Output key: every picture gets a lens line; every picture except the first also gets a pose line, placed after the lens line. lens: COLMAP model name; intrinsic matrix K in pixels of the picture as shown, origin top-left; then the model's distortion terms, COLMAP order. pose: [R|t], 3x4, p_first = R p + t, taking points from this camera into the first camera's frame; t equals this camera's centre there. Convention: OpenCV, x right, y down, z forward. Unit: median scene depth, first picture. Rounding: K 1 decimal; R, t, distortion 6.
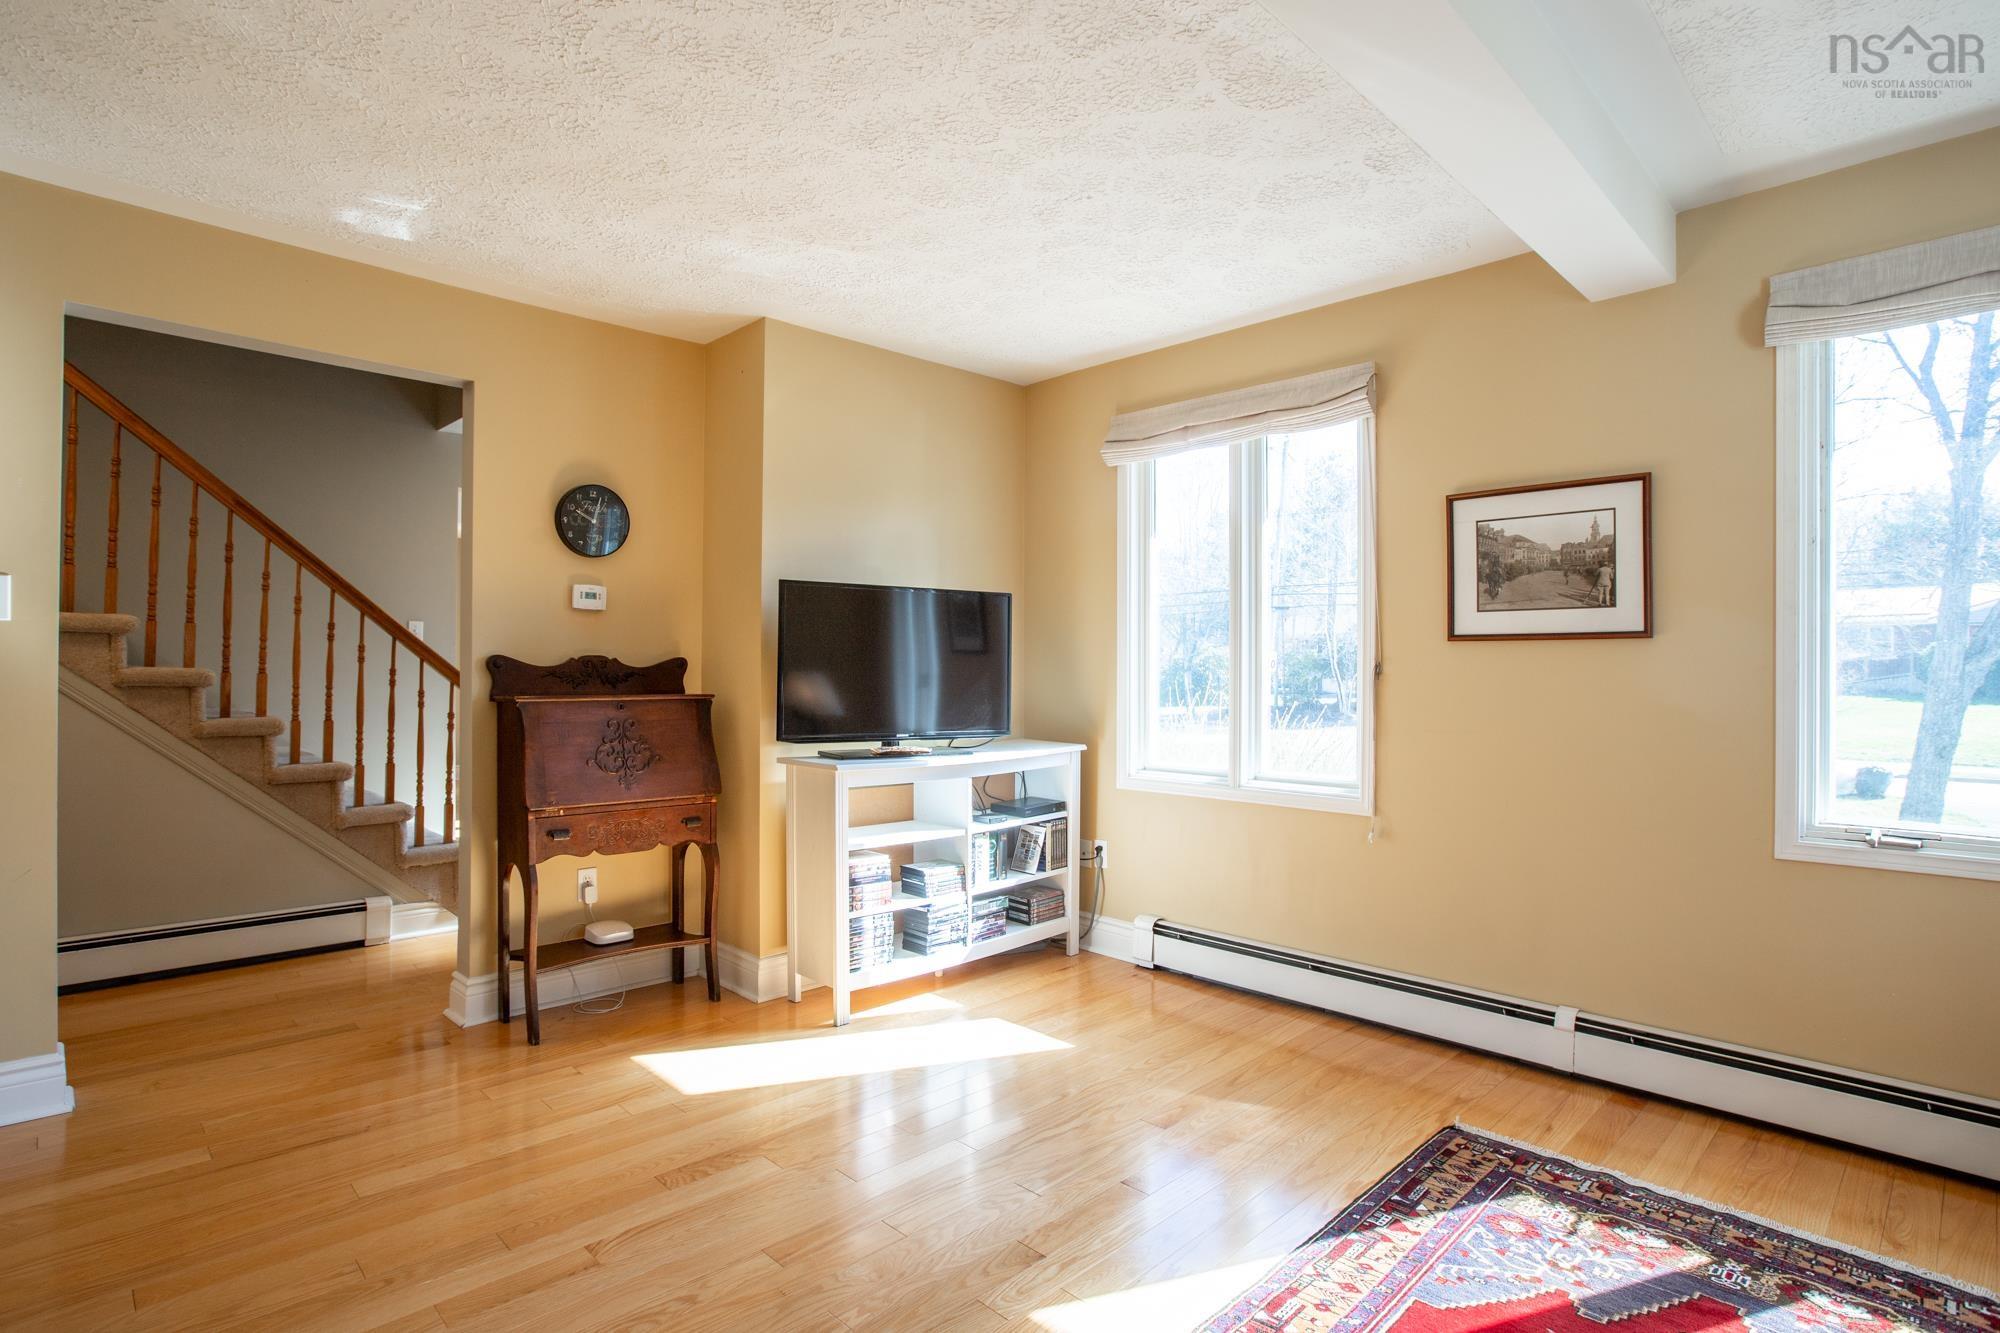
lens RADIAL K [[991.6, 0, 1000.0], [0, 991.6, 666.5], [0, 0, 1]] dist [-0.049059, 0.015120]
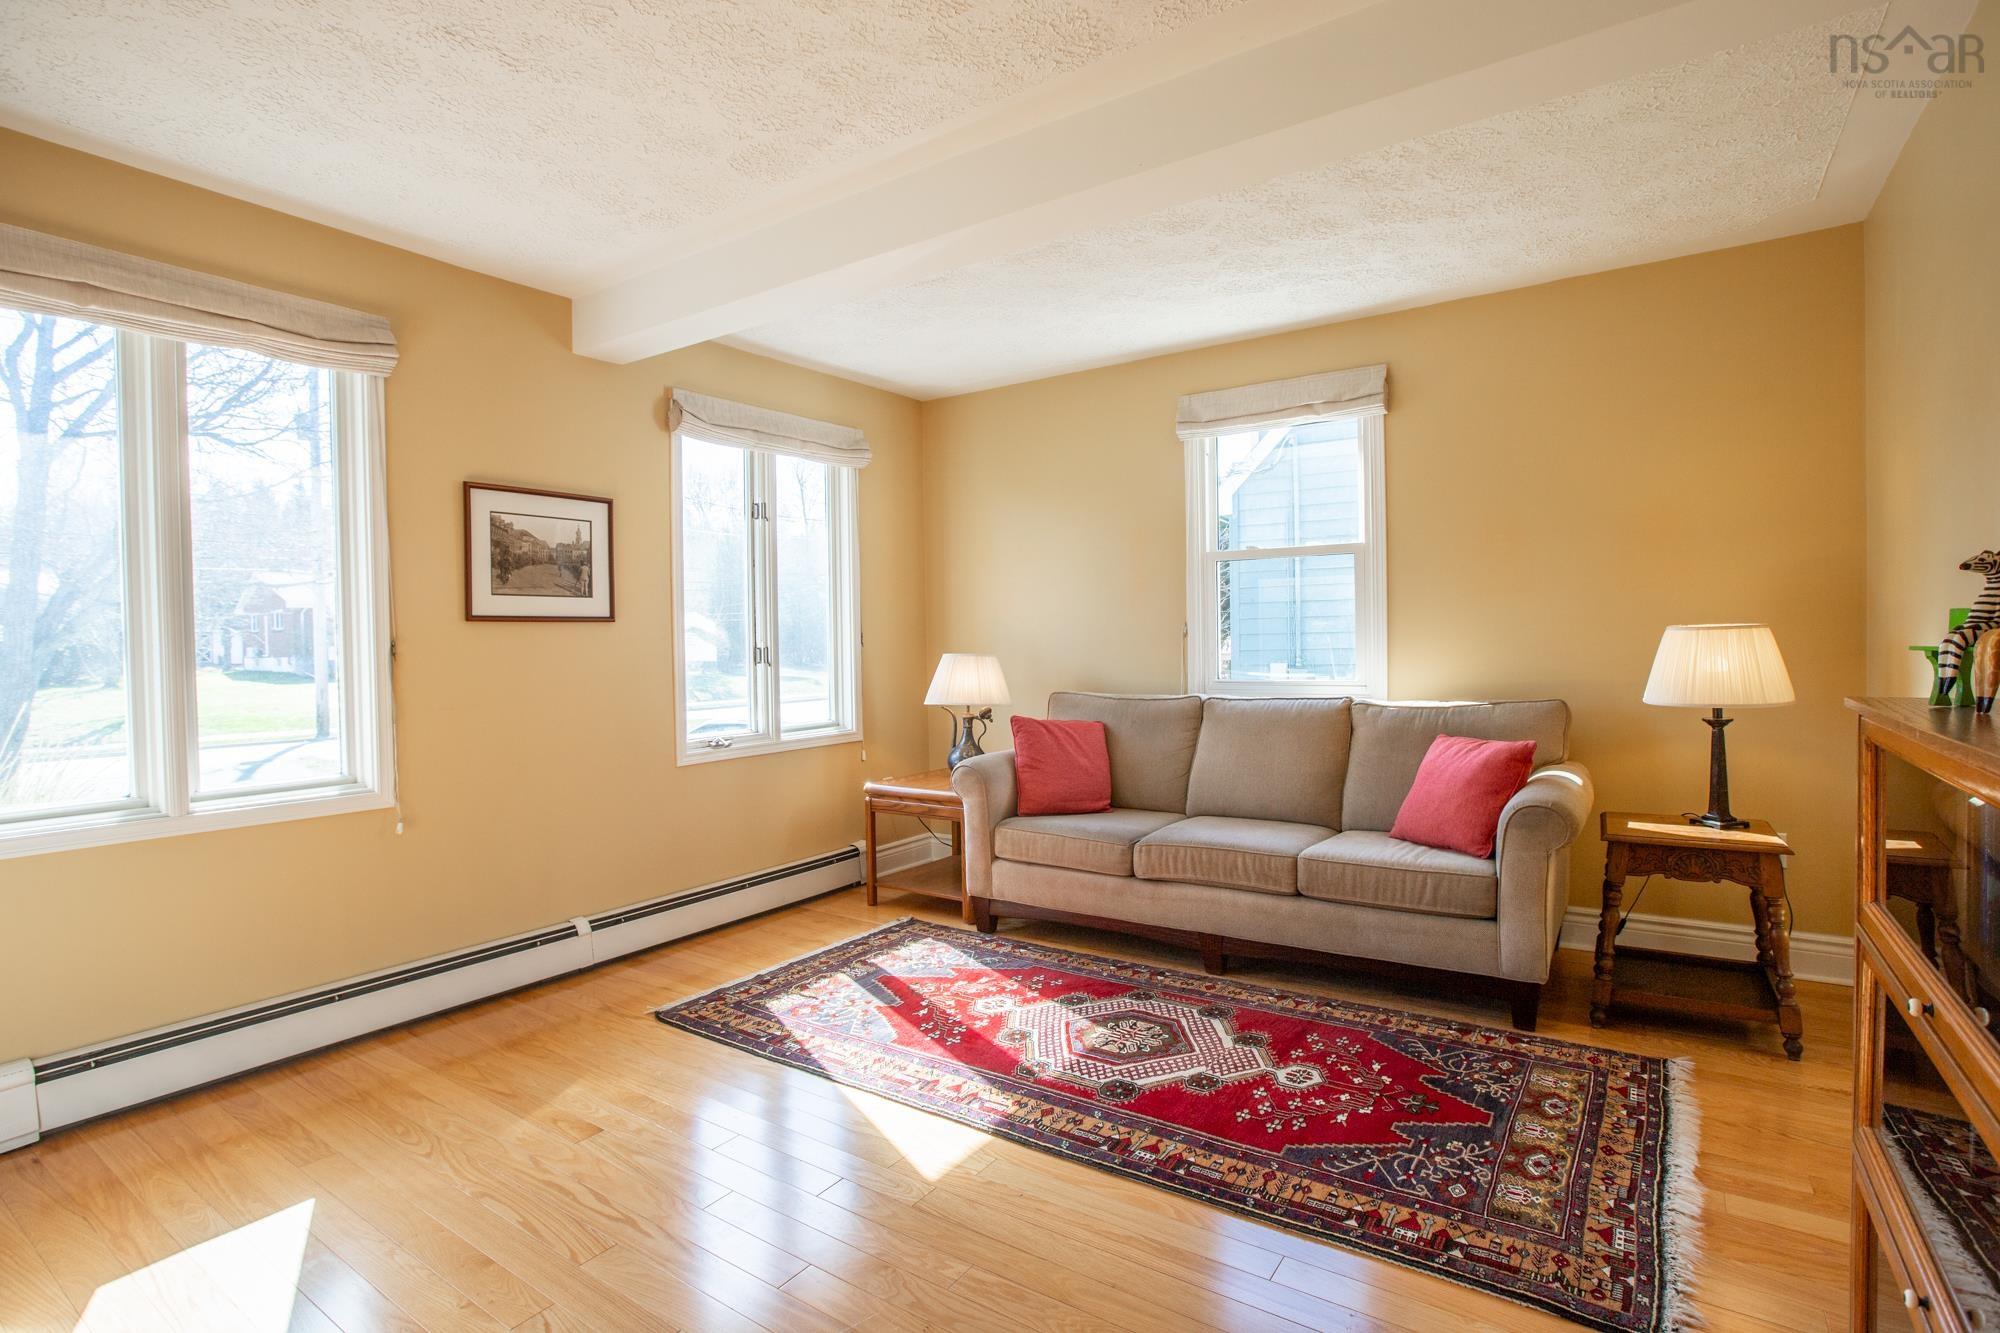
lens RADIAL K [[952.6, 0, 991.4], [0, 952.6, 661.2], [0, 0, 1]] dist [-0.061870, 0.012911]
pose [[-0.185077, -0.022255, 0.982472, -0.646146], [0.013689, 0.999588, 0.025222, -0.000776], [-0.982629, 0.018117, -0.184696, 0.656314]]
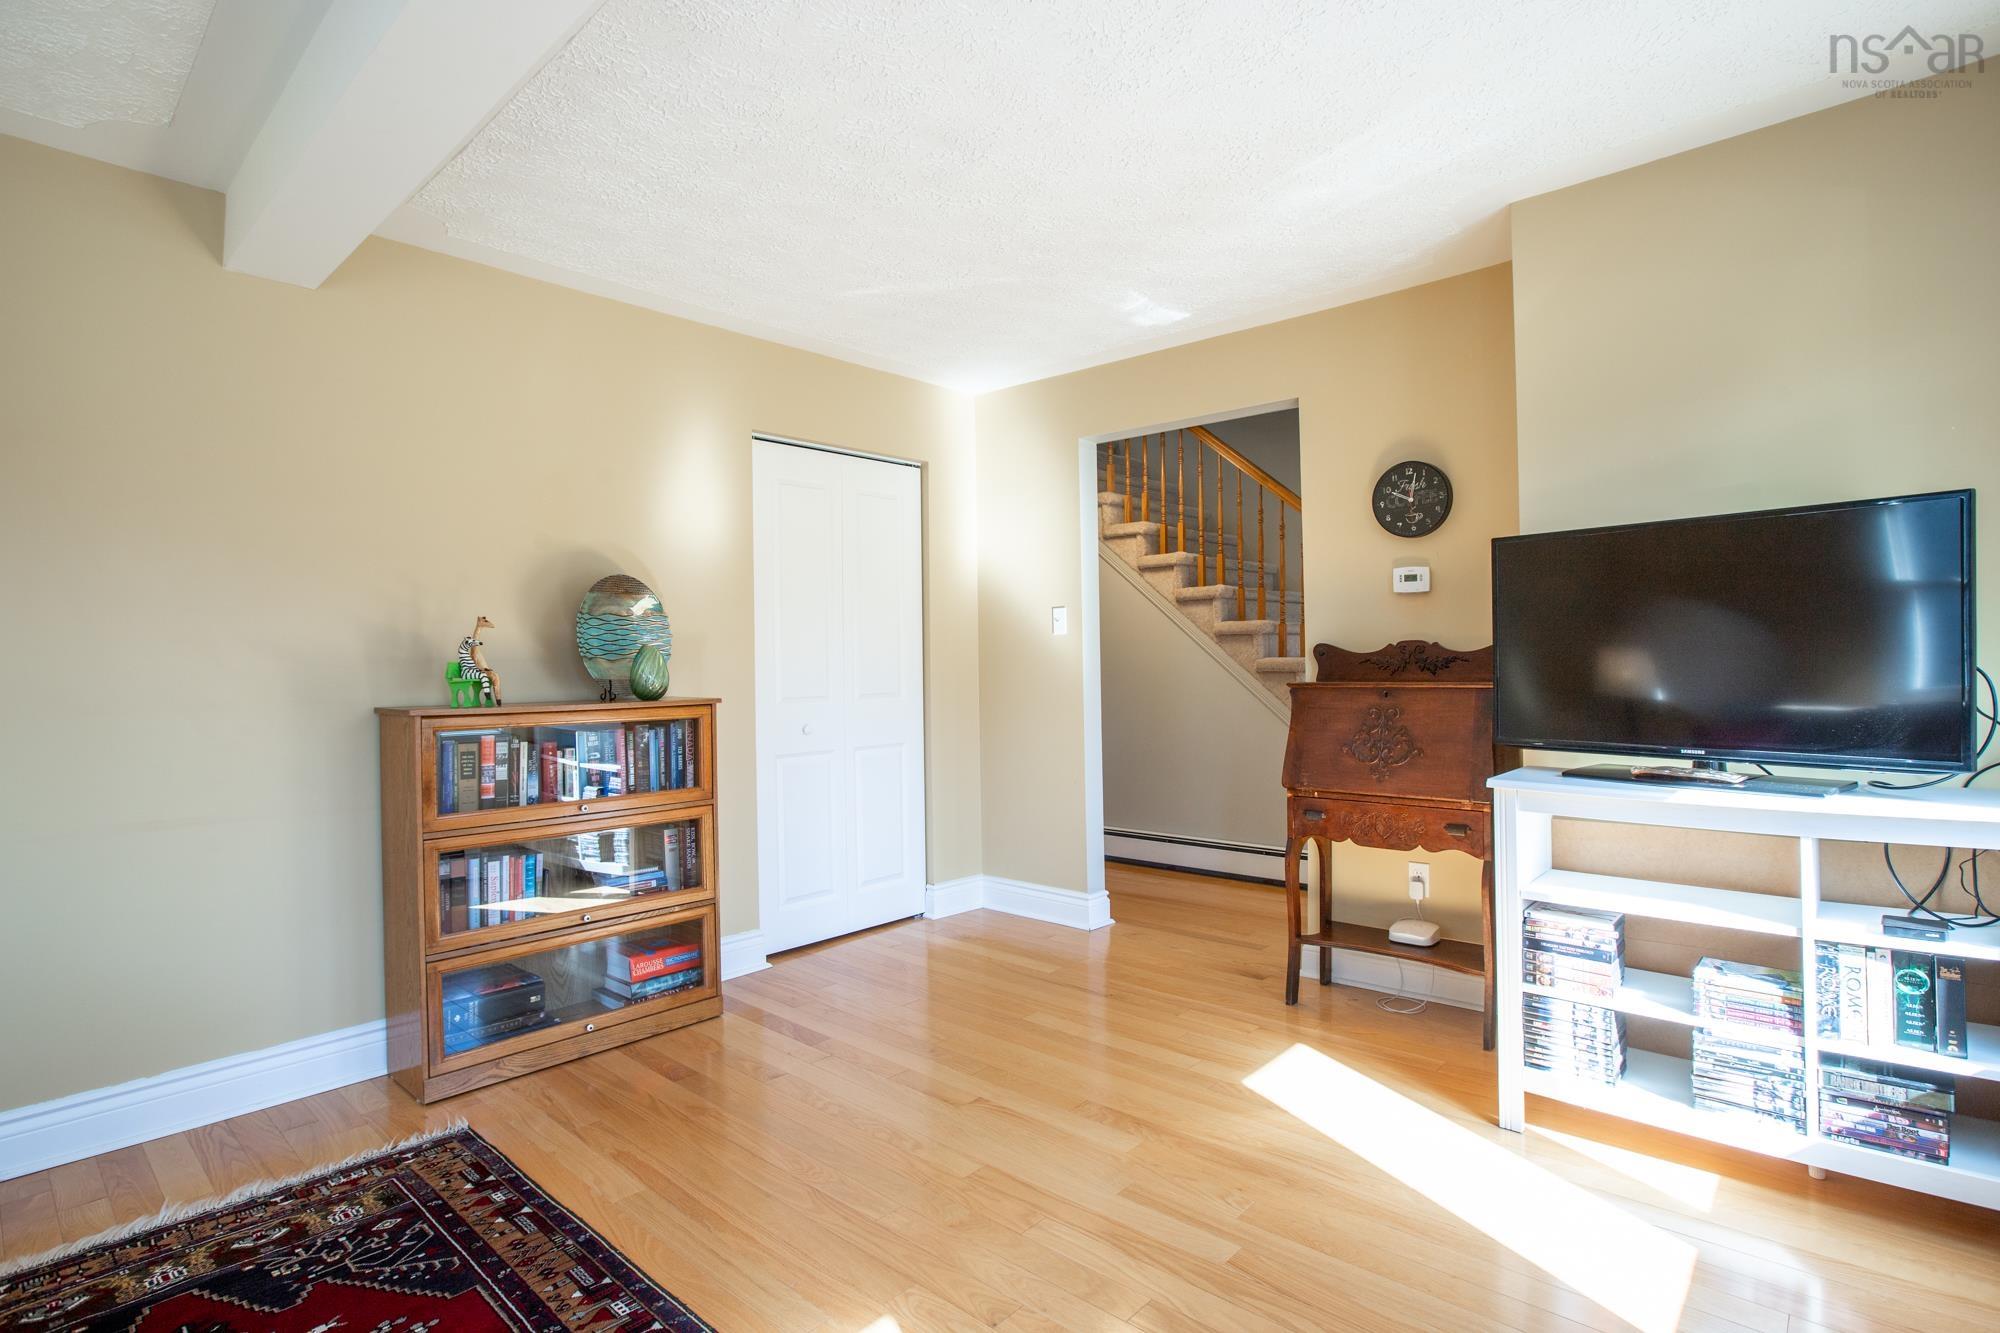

EXERCISE DIRECTIONS: Can you repeat each of the lines above word for word, leaving out the pictures?

ANSWER FOR THIS EXERCISE:
Output key: every picture gets a lens line; every picture except the first also gets a pose line, placed after the lens line. lens: COLMAP model name; intrinsic matrix K in pixels of the picture as shown, origin top-left; then the model's distortion terms, COLMAP order. pose: [R|t], 3x4, p_first = R p + t, taking points from this camera into the first camera's frame; t equals this camera's centre there. Convention: OpenCV, x right, y down, z forward. Unit: median scene depth, first picture. Rounding: K 1 decimal; R, t, distortion 6.
lens RADIAL K [[991.6, 0, 1000.0], [0, 991.6, 666.5], [0, 0, 1]] dist [-0.049059, 0.015120]
lens RADIAL K [[952.6, 0, 991.4], [0, 952.6, 661.2], [0, 0, 1]] dist [-0.061870, 0.012911]
pose [[-0.185077, -0.022255, 0.982472, -0.646146], [0.013689, 0.999588, 0.025222, -0.000776], [-0.982629, 0.018117, -0.184696, 0.656314]]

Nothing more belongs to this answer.